College of Letters & Science debuts accelerated programs

The College of Letters & Science is debuting three new accelerated programs this fall that will allow students to earn both a bachelor’s and master’s degree in just five years.

The new offerings include:

  • Bachelor’s in political science/master’s of public administration
  • Bachelor’s in Latin American, Caribbean, and U.S. Latin@ studies/masters in translation (French or Spanish)
  • Bachelor’s in French/master’s in translation (French).

“For students who are committed to either translation or public administration early in their college career, the ability to earn both the bachelor’s and master’s degrees in five years can save them thousands of dollars,” said Rodney Swain, dean of the College of Letters & Science.

Accelerated degree programs also save students time on their education, added John Bohte, the director of UWM’s master of public administration program. Separately, earning both degrees would take students a minimum of six years.

“Students do not have to take extra courses to fit everything in,” Bohte said. “In fact, this is one of the key advantages of the 3-2 program; it saves a student a year of undergraduate coursework.”

That means that students will be able to enter their chosen careers much faster – and the new degree offerings are all in areas that are in need of skilled professionals. The translation and interpreting market has a projected job growth of nearly 30 percent by 2024, according to the Bureau of Labor Statistics. Public administration historically maintains a job placement rate of 85 to 90 percent, and experts anticipate there will be myriad job openings as baby-boomers retire.

To help meet that growing demand, the new courses will prepare students through internships, field work opportunities and a solid liberal arts education.

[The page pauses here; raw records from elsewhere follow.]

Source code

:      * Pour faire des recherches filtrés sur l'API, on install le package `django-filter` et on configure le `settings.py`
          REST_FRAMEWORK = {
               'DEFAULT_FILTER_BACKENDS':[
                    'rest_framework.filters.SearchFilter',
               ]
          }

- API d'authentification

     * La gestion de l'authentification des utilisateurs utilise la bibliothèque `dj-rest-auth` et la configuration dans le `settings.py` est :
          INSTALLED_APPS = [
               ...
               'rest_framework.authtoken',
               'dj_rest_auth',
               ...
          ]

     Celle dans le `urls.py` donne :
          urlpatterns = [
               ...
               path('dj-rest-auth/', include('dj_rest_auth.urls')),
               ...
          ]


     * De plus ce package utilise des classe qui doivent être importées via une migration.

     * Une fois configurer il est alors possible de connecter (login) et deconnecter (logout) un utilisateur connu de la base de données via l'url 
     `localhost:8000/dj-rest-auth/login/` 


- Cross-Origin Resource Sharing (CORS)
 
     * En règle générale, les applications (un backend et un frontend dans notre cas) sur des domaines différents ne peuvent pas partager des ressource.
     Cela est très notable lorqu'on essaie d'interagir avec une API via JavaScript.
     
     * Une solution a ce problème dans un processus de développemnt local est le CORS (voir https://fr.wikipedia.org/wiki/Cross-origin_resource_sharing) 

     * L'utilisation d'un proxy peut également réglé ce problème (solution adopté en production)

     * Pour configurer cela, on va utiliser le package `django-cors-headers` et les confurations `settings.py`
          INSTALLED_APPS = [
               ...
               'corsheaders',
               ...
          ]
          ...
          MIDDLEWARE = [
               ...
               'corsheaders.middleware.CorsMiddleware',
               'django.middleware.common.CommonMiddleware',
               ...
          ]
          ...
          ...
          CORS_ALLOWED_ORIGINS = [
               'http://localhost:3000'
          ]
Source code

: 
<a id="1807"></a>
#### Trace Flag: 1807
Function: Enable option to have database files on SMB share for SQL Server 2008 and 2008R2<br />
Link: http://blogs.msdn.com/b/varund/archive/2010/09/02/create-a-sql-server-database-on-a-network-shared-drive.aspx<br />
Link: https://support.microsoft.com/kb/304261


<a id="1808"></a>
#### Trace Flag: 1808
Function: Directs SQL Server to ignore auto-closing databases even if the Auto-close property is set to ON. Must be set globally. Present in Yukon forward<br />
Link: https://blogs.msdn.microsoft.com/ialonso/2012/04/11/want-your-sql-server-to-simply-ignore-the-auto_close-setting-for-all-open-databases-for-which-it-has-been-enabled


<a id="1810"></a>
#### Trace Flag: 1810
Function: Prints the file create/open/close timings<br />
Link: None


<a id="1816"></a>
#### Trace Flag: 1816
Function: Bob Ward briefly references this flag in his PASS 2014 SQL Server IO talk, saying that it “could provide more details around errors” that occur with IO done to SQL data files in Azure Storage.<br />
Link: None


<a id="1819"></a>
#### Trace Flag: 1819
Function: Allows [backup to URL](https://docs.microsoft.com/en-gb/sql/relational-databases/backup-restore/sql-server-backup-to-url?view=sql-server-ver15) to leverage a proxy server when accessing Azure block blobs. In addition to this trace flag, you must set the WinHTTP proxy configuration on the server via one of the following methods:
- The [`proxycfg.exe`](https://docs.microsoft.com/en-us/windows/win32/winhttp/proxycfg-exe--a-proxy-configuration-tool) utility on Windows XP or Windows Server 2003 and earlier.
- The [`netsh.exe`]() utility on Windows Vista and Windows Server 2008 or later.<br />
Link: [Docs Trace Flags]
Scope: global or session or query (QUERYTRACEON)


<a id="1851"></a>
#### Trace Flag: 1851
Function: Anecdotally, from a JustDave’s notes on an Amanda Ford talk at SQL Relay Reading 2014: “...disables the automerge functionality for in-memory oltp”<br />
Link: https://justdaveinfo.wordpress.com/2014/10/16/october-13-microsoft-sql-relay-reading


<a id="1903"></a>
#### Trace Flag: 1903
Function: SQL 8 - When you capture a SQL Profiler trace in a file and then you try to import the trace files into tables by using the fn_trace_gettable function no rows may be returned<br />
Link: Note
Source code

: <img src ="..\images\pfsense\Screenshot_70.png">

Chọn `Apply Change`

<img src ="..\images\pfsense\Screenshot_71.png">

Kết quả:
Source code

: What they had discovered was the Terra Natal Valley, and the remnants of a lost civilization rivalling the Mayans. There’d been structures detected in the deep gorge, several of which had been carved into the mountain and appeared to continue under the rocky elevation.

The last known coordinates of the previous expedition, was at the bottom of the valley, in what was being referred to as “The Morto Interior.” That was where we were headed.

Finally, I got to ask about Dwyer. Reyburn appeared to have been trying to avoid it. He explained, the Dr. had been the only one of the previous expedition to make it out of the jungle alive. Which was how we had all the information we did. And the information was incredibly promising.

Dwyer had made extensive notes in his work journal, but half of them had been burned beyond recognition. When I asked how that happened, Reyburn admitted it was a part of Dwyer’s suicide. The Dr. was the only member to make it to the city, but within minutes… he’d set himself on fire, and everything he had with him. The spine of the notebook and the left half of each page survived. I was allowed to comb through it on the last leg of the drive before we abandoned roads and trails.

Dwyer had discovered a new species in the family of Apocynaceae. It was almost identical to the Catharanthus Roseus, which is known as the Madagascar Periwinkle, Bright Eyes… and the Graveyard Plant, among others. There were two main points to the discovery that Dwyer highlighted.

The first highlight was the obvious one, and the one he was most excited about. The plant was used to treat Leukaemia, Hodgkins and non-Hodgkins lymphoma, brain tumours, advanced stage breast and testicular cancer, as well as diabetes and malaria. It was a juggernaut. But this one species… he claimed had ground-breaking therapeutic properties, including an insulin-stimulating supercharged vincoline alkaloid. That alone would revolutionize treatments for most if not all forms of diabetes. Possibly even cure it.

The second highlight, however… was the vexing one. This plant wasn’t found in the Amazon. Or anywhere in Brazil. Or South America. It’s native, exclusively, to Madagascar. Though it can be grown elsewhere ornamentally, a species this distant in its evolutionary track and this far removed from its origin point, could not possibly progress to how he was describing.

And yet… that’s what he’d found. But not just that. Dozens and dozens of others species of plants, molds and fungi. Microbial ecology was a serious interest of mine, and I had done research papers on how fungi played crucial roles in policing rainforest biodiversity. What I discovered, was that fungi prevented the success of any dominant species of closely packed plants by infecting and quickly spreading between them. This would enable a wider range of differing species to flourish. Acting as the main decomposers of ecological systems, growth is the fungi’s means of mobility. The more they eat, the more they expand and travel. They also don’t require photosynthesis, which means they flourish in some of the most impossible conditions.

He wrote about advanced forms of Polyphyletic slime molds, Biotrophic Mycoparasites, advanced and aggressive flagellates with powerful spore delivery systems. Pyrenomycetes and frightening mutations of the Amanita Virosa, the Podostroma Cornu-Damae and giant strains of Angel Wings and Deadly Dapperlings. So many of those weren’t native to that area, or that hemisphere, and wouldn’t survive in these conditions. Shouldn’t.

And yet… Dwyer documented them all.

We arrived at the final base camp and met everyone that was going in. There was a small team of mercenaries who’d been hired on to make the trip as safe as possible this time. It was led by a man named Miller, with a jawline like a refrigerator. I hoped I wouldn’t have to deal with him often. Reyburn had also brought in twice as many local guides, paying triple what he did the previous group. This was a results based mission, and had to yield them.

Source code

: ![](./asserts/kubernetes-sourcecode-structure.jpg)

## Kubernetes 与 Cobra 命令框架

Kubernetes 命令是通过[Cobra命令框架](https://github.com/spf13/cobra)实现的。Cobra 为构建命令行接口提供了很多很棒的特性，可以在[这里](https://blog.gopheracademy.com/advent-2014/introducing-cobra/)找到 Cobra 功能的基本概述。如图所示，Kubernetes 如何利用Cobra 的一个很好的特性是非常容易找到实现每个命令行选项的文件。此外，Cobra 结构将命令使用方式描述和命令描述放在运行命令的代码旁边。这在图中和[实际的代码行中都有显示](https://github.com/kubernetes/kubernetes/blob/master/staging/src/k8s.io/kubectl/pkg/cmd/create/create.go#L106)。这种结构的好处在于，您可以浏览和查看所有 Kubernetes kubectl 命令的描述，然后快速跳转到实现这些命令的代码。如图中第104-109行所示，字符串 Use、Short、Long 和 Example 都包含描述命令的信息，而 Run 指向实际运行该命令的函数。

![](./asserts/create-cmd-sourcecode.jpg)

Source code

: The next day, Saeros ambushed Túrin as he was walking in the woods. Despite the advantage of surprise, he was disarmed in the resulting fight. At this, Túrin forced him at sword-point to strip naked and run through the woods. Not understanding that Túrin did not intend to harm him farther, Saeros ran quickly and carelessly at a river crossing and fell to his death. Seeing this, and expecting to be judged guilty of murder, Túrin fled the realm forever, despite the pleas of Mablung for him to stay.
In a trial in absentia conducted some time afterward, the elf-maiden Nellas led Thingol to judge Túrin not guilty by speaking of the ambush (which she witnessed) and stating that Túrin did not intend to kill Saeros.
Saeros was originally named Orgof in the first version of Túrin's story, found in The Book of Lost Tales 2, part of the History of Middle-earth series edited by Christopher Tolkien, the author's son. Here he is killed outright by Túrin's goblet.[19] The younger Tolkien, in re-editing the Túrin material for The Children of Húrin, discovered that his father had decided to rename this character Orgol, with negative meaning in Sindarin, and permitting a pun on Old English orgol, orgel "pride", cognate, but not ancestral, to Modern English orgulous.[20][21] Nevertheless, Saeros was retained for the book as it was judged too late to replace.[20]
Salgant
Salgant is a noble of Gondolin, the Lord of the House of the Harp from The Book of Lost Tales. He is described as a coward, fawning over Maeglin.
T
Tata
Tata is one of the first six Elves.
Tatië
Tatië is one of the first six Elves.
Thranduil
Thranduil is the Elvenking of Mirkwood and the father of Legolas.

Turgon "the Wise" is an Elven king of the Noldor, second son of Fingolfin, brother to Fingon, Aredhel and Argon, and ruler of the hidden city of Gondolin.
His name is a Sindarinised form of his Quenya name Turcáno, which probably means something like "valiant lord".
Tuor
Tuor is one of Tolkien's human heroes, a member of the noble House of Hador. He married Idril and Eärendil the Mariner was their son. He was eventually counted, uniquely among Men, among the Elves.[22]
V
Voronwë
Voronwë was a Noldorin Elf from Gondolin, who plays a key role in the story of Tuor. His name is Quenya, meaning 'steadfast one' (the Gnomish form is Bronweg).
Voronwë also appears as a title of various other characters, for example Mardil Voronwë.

UWM could see more of these types of programs in the coming years to help students save time and money while earning two degrees.

“We are currently looking into the possibility of additional accelerated programs in areas of growth,” said Swain. “These could be the 3-2 combination like in translation and public administration, or a 4-1 combination, or even partnerships with external professional schools where a student would complete 3 years at UWM and immediately enter a professional graduate program elsewhere.”